I want to check if one of the columns in my dataframe "Activity_Sleep" is normally distributed. According to the histogram it normally distributed:

Minutes_active <- hist(activity_sleep$sedentary_minutes, 
     border="light blue", 
     col="blue", 
     las=1, 
     breaks=5)

RPlot

The Shapiro test however, gives the following results:

Shapiro.test(activity_sleep$sedentary_minutes)
Shapiro-Wilk normality test

data: activity_sleep$sedentary_minutes W = 0.95241, p-value = 5.604e-10 .

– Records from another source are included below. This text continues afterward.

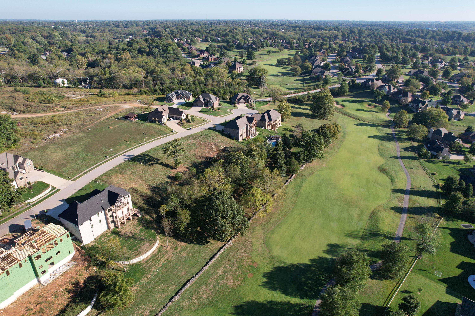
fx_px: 290
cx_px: 238
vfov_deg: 57.2
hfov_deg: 78.6
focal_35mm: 22
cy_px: 158
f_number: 2.8
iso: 140
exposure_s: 1/1250
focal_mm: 8.38
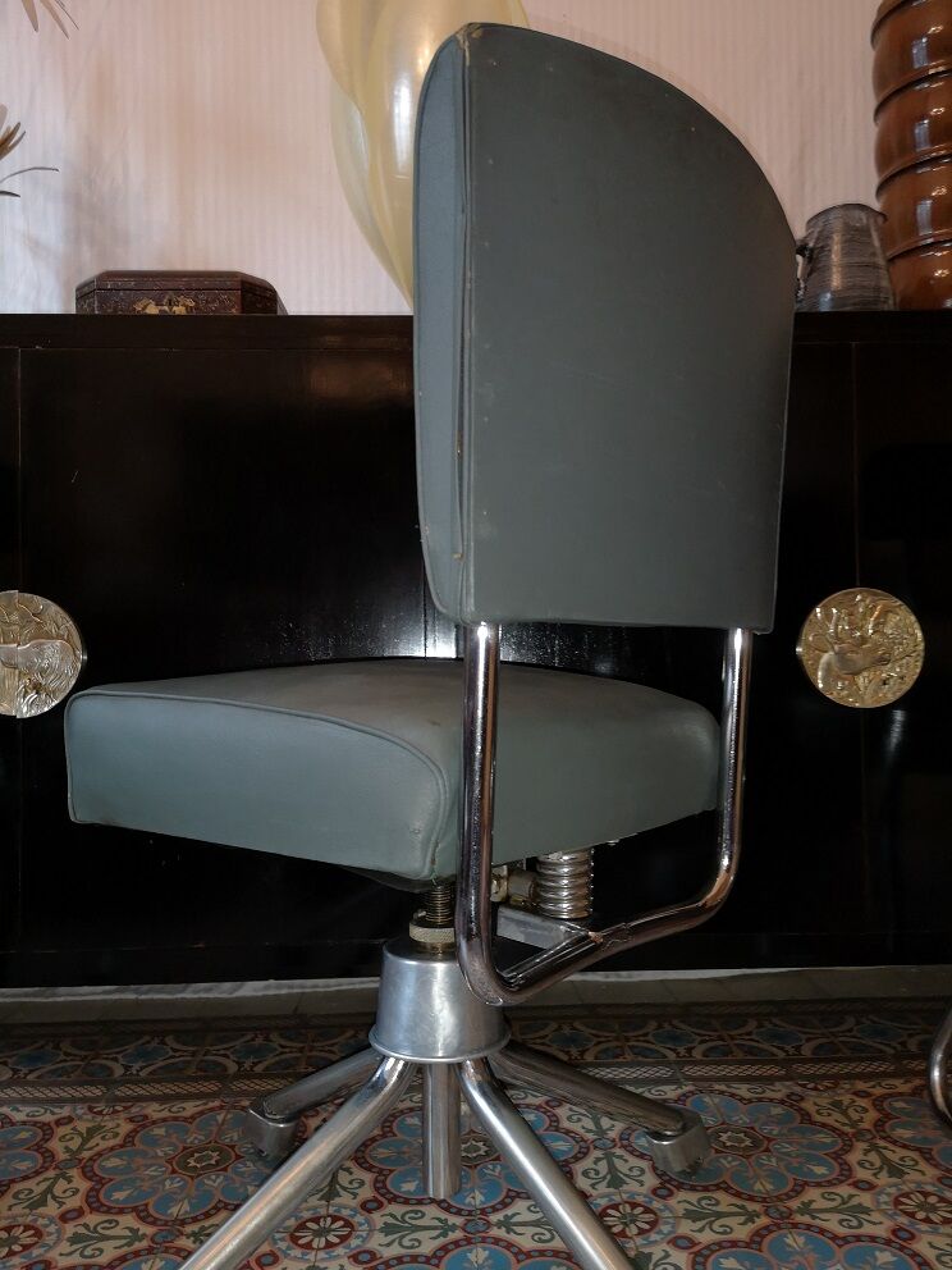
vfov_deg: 65.3
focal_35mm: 27
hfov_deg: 51.4
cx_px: 476
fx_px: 990
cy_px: 635
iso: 160
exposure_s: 1/33.3
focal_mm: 3.95
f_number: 1.8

According to this result, the p-value is extremely small and the null hypothesis, i.e. that the distribution is normal, needs to be rejected.
Why do I get two contrary results?

  • 2
    Your distribution looks more sharply peaked than a classic normal distribution. Try visualizing it with finer bins. – jdobres Oct 26 '22 at 12:28
  • 6
    A histogram with 8 breaks might be a bad tool to assess for normality. Shapiro test is also bad for assessing normality, too powerful on large sample sizes. Best practice is to check in details your data with QQplot and other tools. – Yacine Hajji Oct 26 '22 at 12:28
  • 4
    SW test is very sensitive to deviations from normality, especially as your sample size increased. You're better off using a qqnorm/qqplot. See https://notstatschat.rbind.io/2019/02/09/what-have-i-got-against-the-shapiro-wilk-test/ – MDEWITT Oct 26 '22 at 12:31
  • Check this https://stats.stackexchange.com/questions/52293/r-qqplot-how-to-see-whether-data-are-normally-distributed?rq=1 – Yacine Hajji Oct 26 '22 at 12:35
  • 1
    What is your sample size? Please tell us (as an edit to the post). Also, redo the histogram with more bins, or better, show us a qq-plot – kjetil b halvorsen Oct 26 '22 at 12:42
  • 1
    @Kjetil You can accurately estimate the sample size by reading the values on the vertical axis. – whuber Oct 26 '22 at 12:48
  • 2
    All of these are good answers, or at least components of an answer ... – Ben Bolker Oct 26 '22 at 12:56
  • @jdobres If the mean of the normal distribution was say about $700$ and the standard deviation about $120$ you might get something like that histogram shape. As you say, finer bins would help – Henry Oct 26 '22 at 13:10
  • 1
    In short, you are comparing a very loose visual test ("does it seem normal to me?") with a very demanding numerical test. – Nick Cox Oct 26 '22 at 14:14
  • Are the sedentary_minutes rounded to the nearest 30 minutes? It looks like it, judging from the histogram. – dipetkov Oct 26 '22 at 14:15

0 Answers0